Bailey Cheng (Flickr Creative Commons)

First ever Global South professor announced

Professor Rosinka Chaudhuri has been appointed Oxford University’s first ever Global South-Mellon Visiting Professor.

The new visiting professorship, which sits in The Oxford Research Centre in the Humanities, is part of a wider aim to diversify the curriculum in Oxford’s humanities departments.

“The Global South Fellowships have been set up at TORCH in collaboration with host departments and colleges to deepen and widen our understanding of the world beyond what used to be called the west or the Anglo-American world,” says Professor Elleke Boehmer, Director of TORCH.

“The aim is that the classes, interviews and presentations given by the Global South Fellows will offer both academics and students new interdisciplinary and comparative perspectives on a far wider universe of knowledge than is currently reflected in our syllabuses.

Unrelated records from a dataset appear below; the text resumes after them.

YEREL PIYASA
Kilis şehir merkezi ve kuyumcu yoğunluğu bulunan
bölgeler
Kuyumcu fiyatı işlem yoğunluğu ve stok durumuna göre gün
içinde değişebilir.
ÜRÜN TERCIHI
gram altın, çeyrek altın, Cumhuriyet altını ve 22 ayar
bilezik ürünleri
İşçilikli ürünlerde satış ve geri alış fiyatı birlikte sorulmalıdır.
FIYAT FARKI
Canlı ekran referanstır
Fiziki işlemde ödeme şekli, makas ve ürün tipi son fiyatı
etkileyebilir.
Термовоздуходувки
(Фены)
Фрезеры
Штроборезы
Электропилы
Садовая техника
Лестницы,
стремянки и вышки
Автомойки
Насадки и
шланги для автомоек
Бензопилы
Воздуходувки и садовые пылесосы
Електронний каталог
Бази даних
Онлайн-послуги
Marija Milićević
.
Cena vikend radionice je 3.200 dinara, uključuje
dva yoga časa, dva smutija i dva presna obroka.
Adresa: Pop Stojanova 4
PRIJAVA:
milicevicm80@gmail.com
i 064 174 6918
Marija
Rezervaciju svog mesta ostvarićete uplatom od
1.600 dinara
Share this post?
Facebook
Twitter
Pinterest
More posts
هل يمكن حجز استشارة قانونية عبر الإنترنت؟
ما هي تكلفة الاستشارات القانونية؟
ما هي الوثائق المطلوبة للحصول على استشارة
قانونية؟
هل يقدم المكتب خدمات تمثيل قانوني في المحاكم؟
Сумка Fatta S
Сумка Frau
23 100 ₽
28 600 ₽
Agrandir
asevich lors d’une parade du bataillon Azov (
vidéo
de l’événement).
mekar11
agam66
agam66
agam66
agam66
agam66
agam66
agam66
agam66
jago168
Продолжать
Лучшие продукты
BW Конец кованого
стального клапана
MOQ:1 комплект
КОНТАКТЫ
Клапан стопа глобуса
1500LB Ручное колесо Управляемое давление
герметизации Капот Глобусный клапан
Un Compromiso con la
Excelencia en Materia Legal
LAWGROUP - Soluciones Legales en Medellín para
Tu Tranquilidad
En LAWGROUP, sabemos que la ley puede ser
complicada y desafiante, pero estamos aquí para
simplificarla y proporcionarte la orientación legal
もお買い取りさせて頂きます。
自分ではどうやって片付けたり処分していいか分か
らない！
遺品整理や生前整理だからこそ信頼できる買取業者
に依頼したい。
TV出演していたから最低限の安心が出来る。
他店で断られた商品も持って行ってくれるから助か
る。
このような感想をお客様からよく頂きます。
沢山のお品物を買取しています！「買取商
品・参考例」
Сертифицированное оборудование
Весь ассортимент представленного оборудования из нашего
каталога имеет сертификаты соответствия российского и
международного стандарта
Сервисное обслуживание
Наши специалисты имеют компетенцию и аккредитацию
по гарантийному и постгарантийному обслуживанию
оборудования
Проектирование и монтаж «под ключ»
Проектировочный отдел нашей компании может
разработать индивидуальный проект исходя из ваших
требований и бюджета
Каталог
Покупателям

“The impact will be to increase the diversity, in all senses, of what we research and teach at Oxford, and inspire other universities whose coverage may be as restricted as ours to follow this lead.

“Professor Chaudhuri’s expertise speaks directly to these aims. Her knowledge and expertise are welcome at TORCH and are a timely contribution to work that is ongoing to make curriculums and conversations at Oxford more inclusive.”

Professor Chaudhuri is currently Director and Professor of Cultural Studies at the Centre for Studies in Social Sciences, Calcutta (CSSSC).

She says: “I am pleased to be joining TORCH and working with both Elleke Boehmer and Peter McDonald at this exciting time and for my research to be so warmly received by colleagues in the humanities at Oxford.

“I am looking forward to teaching and engaging with students and sharing ideas and perspectives on literature, history, postcolonialism, world literature, and translation studies.”

“Her research has been influential and pioneering and throws light on often overlooked dimensions of postcolonial studies, including poetry, and considerations of poetics. Rosinka will teach students, lead open events, and contribute to Oxford in a number of other exciting ways while she is with us,” says Professor Boehmer.

The TORCH Global South Visiting Professorships Programme is designed to bring world-leading figures to the University of Oxford for at least one term and be included in the teaching and research environment, hosted by leading academics in the humanities.

Funded by the Andrew W. Mellon Foundation, the Programme is a collaboration between the Faculties of the Humanities Division and Colleges of the University of Oxford.

The Mellon ‘Global South’ Visiting Professorships and Fellowships run May-June, or October-November. Applications are encouraged from institutions in the Global South, including from India, Pakistan, Malaysia, Philippines, Mauritius, Nigeria, Ghana, Kenya, Tanzania, and across Southern Africa and the Caribbean. More information can be found here.

During her fellowship, Professor Chaudhuri will also be affiliated to St Hugh’s College and the Faculty of English.